## What the exercise asks
The data that follows should be copied out exactly.

## Records for the exercise

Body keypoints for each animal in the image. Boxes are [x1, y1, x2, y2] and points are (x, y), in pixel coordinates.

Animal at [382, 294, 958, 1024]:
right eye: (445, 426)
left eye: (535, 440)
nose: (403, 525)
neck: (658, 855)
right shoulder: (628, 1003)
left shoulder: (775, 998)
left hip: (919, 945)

## Solution
Body keypoints for each animal in the image. Boxes are [x1, y1, x2, y2] and points are (x, y), in pixel coordinates.

Animal at [382, 294, 958, 1024]:
right eye: (445, 426)
left eye: (535, 440)
nose: (403, 525)
neck: (658, 855)
right shoulder: (628, 1003)
left shoulder: (775, 998)
left hip: (919, 945)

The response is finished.